2nd T-POMI
2021, 15 Juni
Share berita:

Siak, Mediaperkebunan.id

Asosiasi Petani Kelapa Sawit PIR (ASPEKPIR) Indonesia meyambut baik Permentan nomor 18 tahun 2021 tentang Fasilitasi Pembangunan Kebun Masyarakat Sekitar. Permentan ini merupakan tindak lanjut Peraturan Pemerintah nomor 26 tahun 2021 tentang Penyelenggaran Bidang Pertanian yang merupakan turunan UU Cipta Kerja. Pola PIR yang terbukti mampu meningkatkan kesejahteraan petani pada masa lalu masih diadopsi meskipun hanya menjadi salah bagian dari fasilitasi pembangunan kebun masyarakat. Setiyono, Ketua Umum ASPEKPIR Indonesia menyatakan hal ini.

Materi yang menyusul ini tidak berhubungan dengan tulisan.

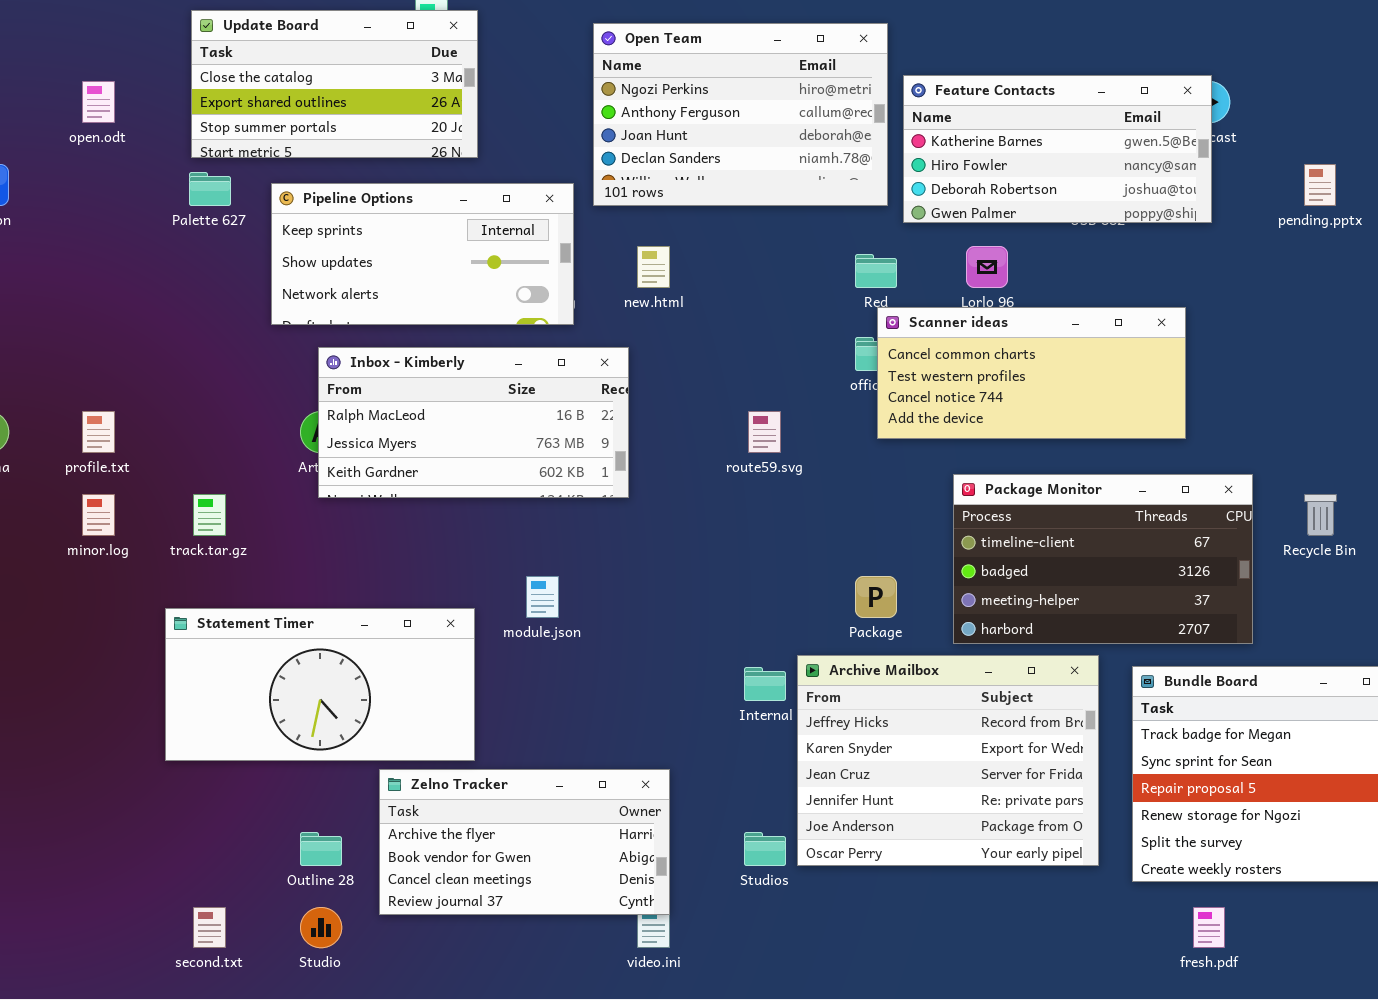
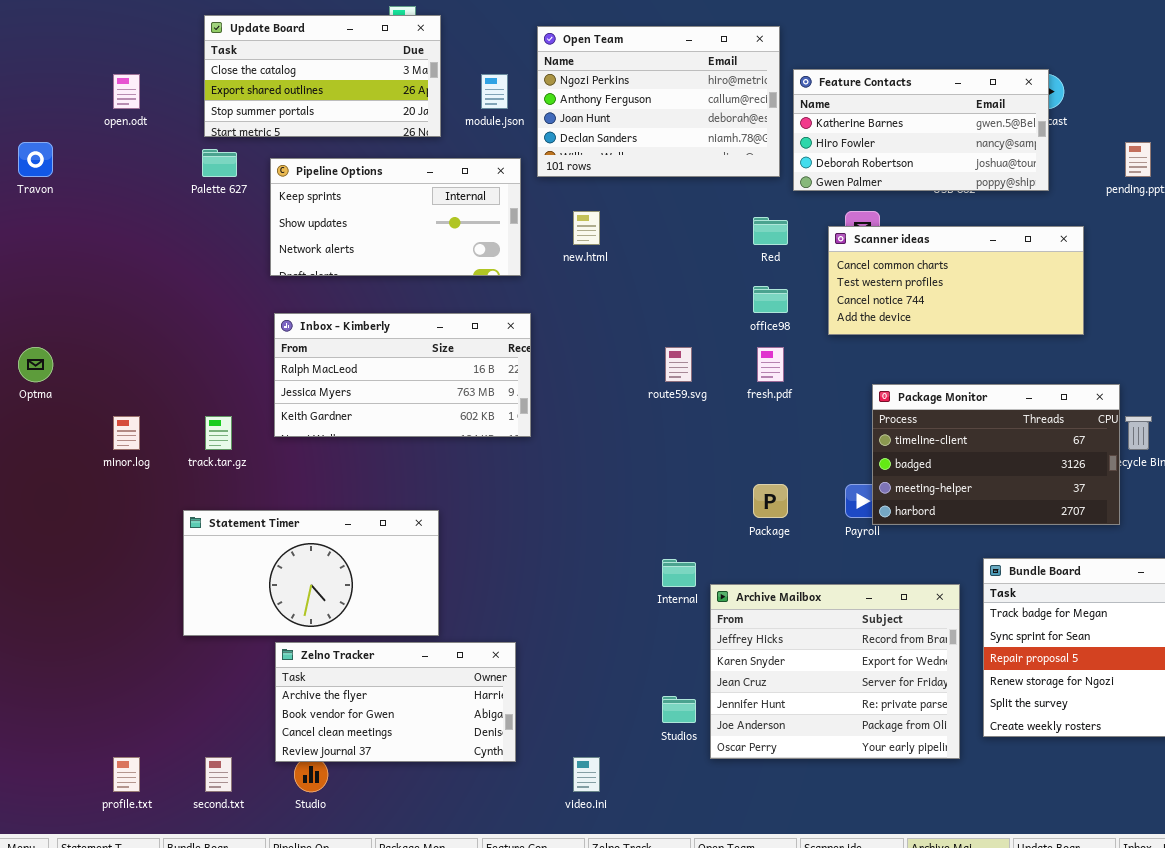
Scanner ideas: [877,307,1186,439] -> [828,226,1084,335], moved
Inbox - Kimberly: [318,347,629,498] -> [274,313,531,437], moved
profile.txt: [82,411,115,453] -> [113,757,140,792], moved
Package Monitor: [953,474,1253,644] -> [872,384,1120,525], moved
module.json: [526,576,559,618] -> [481,74,508,109], moved
Archive Mailbox: [797,655,1099,866] -> [710,584,960,759], moved
Zelno Tracker: [379,769,670,915] -> [275,642,516,762], moved
fresh.pdf: [1193,907,1225,948] -> [757,347,784,382], moved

Pola bagi hasil yang selama ini dipraktekan dalam pola PIR menjadi sallah satu pola pembangunan kebun masyarakat bersama pola kredit, pola pendanaan lain dan bentuk kemitraan lainnya. Hal yang penting dari Permentan ini adalah pengawasan pemda. Kemitraan lain hanya boleh dipilih bila memang tidak ada lahan yang bisa dibangunkan kebun masyarakat. Selama lahan tersedia maka pemerintah harus tegas supaya pola kemitraan lainnya ini jangan dipilih.

Bila memilih bentuk kemitraan lain maka pemerintah harus melakukan pengawasan ketat supaya pembiayaanya benar-benar minimal setara dengan nilai optimum produksi kebun di lahan seluas 20% dari total luas areal yang diusahakan perusahaan. Transparansi sangat penting dan masyarakat berhak tahu berapa nilai optimum yang ditetapkan secara berkala oleh Ditjenbun.

ASPEKPIR juga minta supaya pola bagi hasil yang terbukti berhasil pada masa lalu yang dipilih untuk pembangunan kebun masyarakat. ASPEKPIR siap membantu baik petani maupun perusahaan kelapa sawiit yang akan membangun kebun masyarakat dengan pola ini.

Tata cara persiapan dan pelaksanaan pembangunan kebun masyarakat juga mengadopsi praktek yang selama ini ada pada petani PIR. Kebun diserahkan pada masyarakat setelah dinilai layak. Tim penilai terdiri dari Ditjenbun, pemprov, pemkab, perusahaan dan perwakilan petani. ASPEKPIR siap membantu perwakilan petani yang ada di tim penilaian untuk menilai apakah kebun layak atau tidak diserahkan pada masyarakat.

Baca Juga:  Anak Usaha Astra Agro Raih Penghargaan Konservasi Satwa

“Bagi kita yang terbukti bisa meningkatkan kesejahteraan adalah pola PIR , pola yang ideal seperti yang kami alami yaitu inti plasma dengan pola bagi hasil. Tetapi situasi dan kondisi sudah berubah sehingga bentuk kemitraan bermacam-macam. Pada intinya kami ingin menjaga kualitas TBS sampai pabrik dengan membina petani apapun bentuk kemitraanya sehingga petani semakin sejahtera,” kata Setiyono.

Setiyono juga minta pemerintah memberikan tafsiran pasal 12 UU no 26 tahun 2021 tentang Penyelenggaraan Pertanian yang menyebutkan perusahaan perkebunan yang mendapatkan perizinan untuk budidaya yang seluruh atau sebagian lahannya berasal dari areal penggunaan lain yang berada di luar HGU wajib memfasilitasi pembangunan kebun masyarakat sekitar , seluas 20% dari luas lahan tersebut.

“Saat ini ditafsirkan kalau perusahaan misalnya punya HGU 1000 ha, kemudian ada non HGU 100 ha maka kewajiban membangun kebun masyarakat hanya 20% dari 100 ha itu atau hanya 20 ha. Hal ini tentu sangat memudahkan perusahaan tetapi merugikan masyarakat sekitar. Saya minta penafsiran yang tegas dari pembuat regulasi,” katanya.

Aspekpir juga mendukung pemerintah yang akan memperpanjang Inpres nomor 8 tahun 2018 tentang Penundaan dan evaluasi perizinan perkebunan kelapa sawit serta peningkatan produktivitas perkebunan kelapa sawit yang berakhir tahun ini. “Dengan diperpanjangnya Inpres ini maka konsentrasi pemerintah pada peningkatan produktivitas terutama perkebunan rakyat. Kami siap menjadi patner pemerintah dalam upaya peningkatan produkstivitas sekaligus kualitas TBS sampai pabrik. Aspekpir siap dilibatkan dalam berbagai program peningkatan produktivitas,” kata Setiyono.